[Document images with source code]
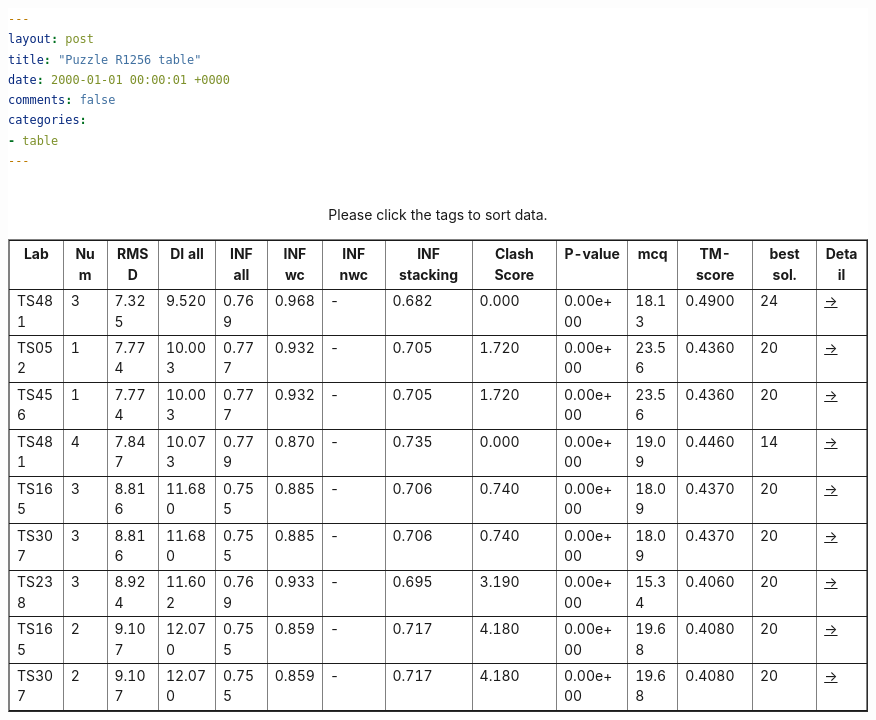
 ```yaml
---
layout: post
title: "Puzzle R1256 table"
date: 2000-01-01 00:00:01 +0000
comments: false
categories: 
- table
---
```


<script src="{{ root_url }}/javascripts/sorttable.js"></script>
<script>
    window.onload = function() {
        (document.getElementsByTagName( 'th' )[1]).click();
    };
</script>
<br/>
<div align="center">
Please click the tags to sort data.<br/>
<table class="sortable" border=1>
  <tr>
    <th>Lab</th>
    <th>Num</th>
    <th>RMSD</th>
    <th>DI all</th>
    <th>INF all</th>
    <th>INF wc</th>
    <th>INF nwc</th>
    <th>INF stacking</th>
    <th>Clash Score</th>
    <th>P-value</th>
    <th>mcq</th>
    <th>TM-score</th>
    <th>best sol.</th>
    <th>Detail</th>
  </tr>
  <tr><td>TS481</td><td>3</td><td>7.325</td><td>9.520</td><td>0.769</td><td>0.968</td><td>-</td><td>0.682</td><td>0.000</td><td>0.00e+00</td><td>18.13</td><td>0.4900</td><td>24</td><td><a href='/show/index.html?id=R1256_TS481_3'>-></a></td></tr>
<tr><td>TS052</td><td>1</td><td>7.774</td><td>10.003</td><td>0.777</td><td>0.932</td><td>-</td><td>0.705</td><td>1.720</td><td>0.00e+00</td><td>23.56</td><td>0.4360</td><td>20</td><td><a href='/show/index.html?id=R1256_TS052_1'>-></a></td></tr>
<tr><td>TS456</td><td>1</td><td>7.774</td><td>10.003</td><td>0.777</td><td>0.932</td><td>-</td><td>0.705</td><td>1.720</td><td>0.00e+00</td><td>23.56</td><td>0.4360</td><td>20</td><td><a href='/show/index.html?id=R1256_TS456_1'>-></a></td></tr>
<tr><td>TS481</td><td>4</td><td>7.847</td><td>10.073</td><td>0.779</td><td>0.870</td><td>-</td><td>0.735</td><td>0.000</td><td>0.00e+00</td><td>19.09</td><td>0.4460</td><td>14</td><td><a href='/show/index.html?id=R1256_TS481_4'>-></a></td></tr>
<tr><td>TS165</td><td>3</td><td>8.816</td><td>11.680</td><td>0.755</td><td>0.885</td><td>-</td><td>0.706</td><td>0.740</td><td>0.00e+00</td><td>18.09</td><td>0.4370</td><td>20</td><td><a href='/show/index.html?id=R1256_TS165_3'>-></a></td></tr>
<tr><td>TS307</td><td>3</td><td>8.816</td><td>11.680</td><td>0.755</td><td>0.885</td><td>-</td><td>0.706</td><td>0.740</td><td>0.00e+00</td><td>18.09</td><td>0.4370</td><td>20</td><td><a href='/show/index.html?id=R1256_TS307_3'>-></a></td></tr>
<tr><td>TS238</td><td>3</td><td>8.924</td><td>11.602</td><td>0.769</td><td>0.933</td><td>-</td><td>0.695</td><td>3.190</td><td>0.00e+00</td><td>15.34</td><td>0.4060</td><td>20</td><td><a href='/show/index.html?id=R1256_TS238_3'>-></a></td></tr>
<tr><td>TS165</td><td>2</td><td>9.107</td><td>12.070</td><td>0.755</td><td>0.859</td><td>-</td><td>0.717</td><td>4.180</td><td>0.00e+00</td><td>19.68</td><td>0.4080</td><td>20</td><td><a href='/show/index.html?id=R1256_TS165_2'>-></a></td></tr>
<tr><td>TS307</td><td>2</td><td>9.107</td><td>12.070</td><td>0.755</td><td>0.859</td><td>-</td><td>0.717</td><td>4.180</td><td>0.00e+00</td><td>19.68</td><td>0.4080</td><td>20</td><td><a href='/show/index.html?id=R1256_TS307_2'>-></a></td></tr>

---

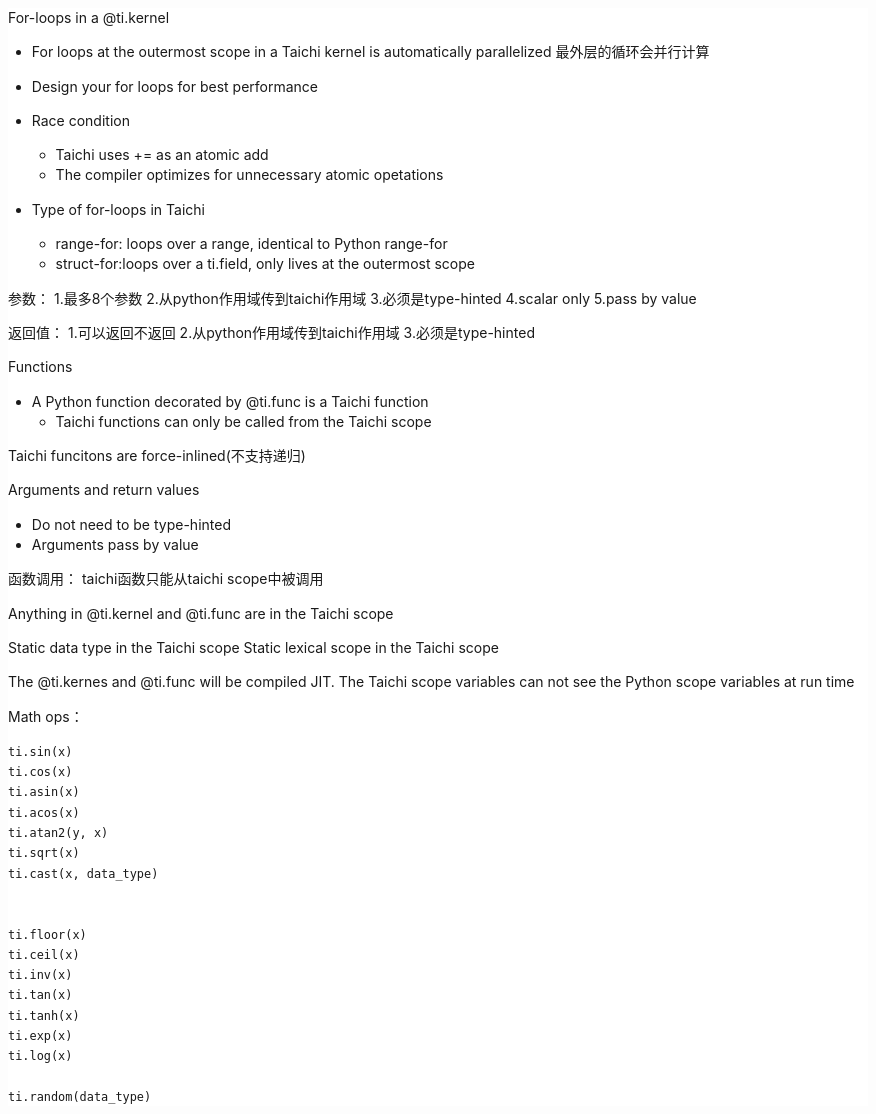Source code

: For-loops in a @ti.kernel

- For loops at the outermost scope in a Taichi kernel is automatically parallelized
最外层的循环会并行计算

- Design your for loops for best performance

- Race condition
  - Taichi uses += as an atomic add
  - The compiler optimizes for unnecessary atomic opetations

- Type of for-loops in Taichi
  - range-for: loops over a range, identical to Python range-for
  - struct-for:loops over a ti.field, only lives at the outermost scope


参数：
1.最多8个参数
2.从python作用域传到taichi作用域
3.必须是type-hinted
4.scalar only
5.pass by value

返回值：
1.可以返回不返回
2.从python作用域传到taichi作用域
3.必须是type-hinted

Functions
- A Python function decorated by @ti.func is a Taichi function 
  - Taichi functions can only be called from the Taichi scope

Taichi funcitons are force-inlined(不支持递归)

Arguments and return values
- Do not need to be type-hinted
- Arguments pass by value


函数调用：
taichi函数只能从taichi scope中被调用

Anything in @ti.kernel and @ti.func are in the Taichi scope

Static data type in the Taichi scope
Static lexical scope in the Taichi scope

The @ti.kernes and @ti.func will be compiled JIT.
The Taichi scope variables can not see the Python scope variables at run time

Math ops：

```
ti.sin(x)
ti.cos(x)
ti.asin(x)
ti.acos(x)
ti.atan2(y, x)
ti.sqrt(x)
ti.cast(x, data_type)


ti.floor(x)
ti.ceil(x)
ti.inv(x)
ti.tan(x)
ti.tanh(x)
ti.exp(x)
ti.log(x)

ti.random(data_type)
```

-- Problem --
A count is needed of the lines in the entries that contain "outermost". Supply only that number.

-- Exercise output --
2